The Trevanian Buff is a strange and wonderful creature: an outsider, a natural elitist, not so much a cynic as an idealist mugged by reality, not just one of those who march to a different drummer, but the solo drummer in a parade of one.

This was another poke at the masses—most notably the United States and Americans in general—since his apparent disillusion with the country led him to abandon it. In later years, Trevanian was more outspoken about the reasons surrounding his voluntary exile from the country of his birth; he cited US material obsession as one of the main reasons behind the declining quality of life in the United States. He said that one day Americans would wake up and realize that cheaper is not necessarily better. Trevanian also addressed the issue of value on his website.

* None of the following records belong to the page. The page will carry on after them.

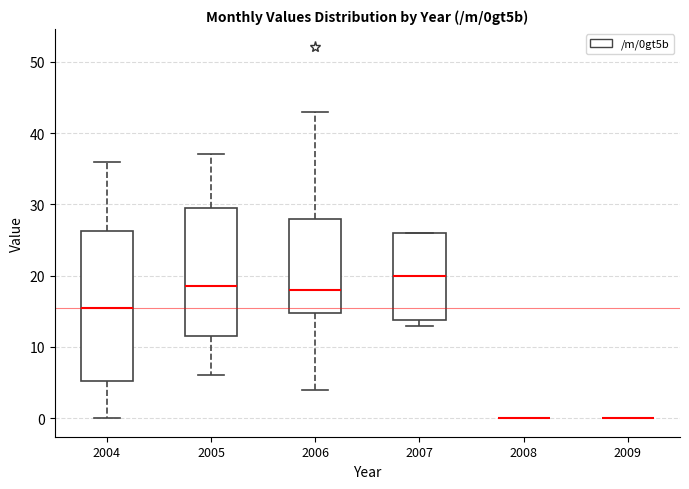

Reading left to right, transcribe this box plot: for each box, give where its median line is, the range the box spans, and where its two whiskers end, as read against the y-axis. The values are not printed on the chart, so give them approximately, as read against the axis.

2004: median 16, box 5 to 26, whiskers 0 to 36
2005: median 19, box 12 to 30, whiskers 6 to 37
2006: median 18, box 15 to 28, whiskers 4 to 43
2007: median 20, box 14 to 26, whiskers 13 to 26
2008: box collapsed to a line at 0, whiskers 0 to 0
2009: box collapsed to a line at 0, whiskers 0 to 0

==Non-fiction (as Rod Whitaker)==
- The Language of Film (1970)
- "Christ on Stage", Dialog 5, Summer 1966, pp. 226–7 (1966).
- "Conversation: On translating Senecan tragedy into film", James Hynd (an interview with Rod Whitaker). Arion (Boston), v. 7 (Spring 1968), pp. 58–67 (1968).
- Stasis. Script to a film by Rod Whitaker and Richard Kooris (1968).
- "The Lawyer, The Lawman, and The Law: Public Image", Texas Law Review: Volume 50, Issue 4. pp. 822–7 (1972).

==Novels==

===As Trevanian===
- The Eiger Sanction (1972)
- The Loo Sanction (1973)
- The Main (1976)
- Shibumi (1979)
- The Summer of Katya (1983)
- Incident at Twenty-Mile (1998)
- Hot Night in the City (2000)
- The Crazyladies of Pearl Street (2005)

===As Nicholas Seare===
- 1339...or So: Being an Apology for a Pedlar (1975) (Based on his stage play, Eve of the Bursting)
- Rude Tales and Glorious (1983)

==Short stories==
- "Switching", Trevanian. Playboy magazine. December 1978. (A revised version of this story appeared in Hot Night in the City as "After Hours at Rick's")
- "Minutes of a Village Meeting", by Beñat Le Cagot, translated by Trevanian. Harper's Monthly. February 1979. pp. 60–63. (A revised version of this story appeared in Hot Night in the City.)
- "That Fox-of-a-Beñat", by Beñat Le Cagot, translated by Trevanian. Yale Literary Magazine. 1984. Vol. 151, No 1, pp. 25–33. (A revised version of this story appeared in Hot Night in the City.)
- "The Secrets of Miss Plimsoll, Private Secretary", by Trevanian. Redbook. March 1984. (A revised version of this story appeared in Hot Night in the City as "The Sacking of Miss Plimsoll".)
- "The Apple Tree", by Trevanian. The Antioch Review, Yellow Springs: Spring 2000. Vol. 58, Iss. 2; p. 195 (14 pages). "The Apple Tree" was also anthologized in the Best American Short Stories collection for 2001.
- "Waking to the Spirit Clock", The Antioch Review, Yellow Springs: Summer 2003. Vol. 61, Issue 3; p. 409.

==Other works==
- Eve of the Bursting, Rod Whitaker. A drama in three acts, 1959; performed at the University Playhouse at the University of Washington. Whitaker also directed this performance.
- Introduction to the 1998 Re-issue of The Climb Up to Hell by Jack Olsen. 1st Ed. Harper & Row, 1962, New York, 1962. Reprint Edition by Griffin House (St. Martins Press), New York, 1998.
- Editor and Introduction to the short-story mystery collection Death Dance: Suspenseful Stories of the Dance Macabre. Cumberland House, 2002.
- The Crazyladies of Pearl Street Cybernotes Companion (2005)
- The Street of the Four Winds – Part I Internet Edition (2005)
- Threads for the Emperor, a one-act children's play retelling of The Emperor's New Clothes.